→ Instruções da tarefa
Conte quantas linhas dos registros contêm a palavra "Core", levando em conta maiúsculas e minúsculas. Responda só com o número.

→ Registros de dados
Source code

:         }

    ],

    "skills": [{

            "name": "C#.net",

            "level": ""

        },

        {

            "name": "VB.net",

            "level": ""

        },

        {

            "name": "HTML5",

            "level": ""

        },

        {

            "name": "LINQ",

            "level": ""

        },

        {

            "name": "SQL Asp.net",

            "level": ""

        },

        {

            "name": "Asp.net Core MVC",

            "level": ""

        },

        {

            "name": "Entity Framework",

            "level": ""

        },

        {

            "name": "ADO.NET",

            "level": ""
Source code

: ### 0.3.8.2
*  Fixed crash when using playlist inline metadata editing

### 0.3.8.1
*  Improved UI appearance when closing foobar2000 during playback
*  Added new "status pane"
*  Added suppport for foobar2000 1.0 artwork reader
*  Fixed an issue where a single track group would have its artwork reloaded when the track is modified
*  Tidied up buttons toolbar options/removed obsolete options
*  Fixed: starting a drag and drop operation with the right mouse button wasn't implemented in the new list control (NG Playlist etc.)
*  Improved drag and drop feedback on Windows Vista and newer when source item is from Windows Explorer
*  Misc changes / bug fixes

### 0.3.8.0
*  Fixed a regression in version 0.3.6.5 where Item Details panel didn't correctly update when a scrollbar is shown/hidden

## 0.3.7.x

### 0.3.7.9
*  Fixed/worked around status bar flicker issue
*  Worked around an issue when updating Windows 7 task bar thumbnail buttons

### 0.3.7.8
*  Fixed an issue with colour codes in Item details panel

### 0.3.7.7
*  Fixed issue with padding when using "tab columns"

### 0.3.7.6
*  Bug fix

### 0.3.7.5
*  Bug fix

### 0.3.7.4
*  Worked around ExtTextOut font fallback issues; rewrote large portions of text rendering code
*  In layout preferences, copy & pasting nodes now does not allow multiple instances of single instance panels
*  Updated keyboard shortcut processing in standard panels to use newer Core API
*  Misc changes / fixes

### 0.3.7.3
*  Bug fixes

→ Sua solução
2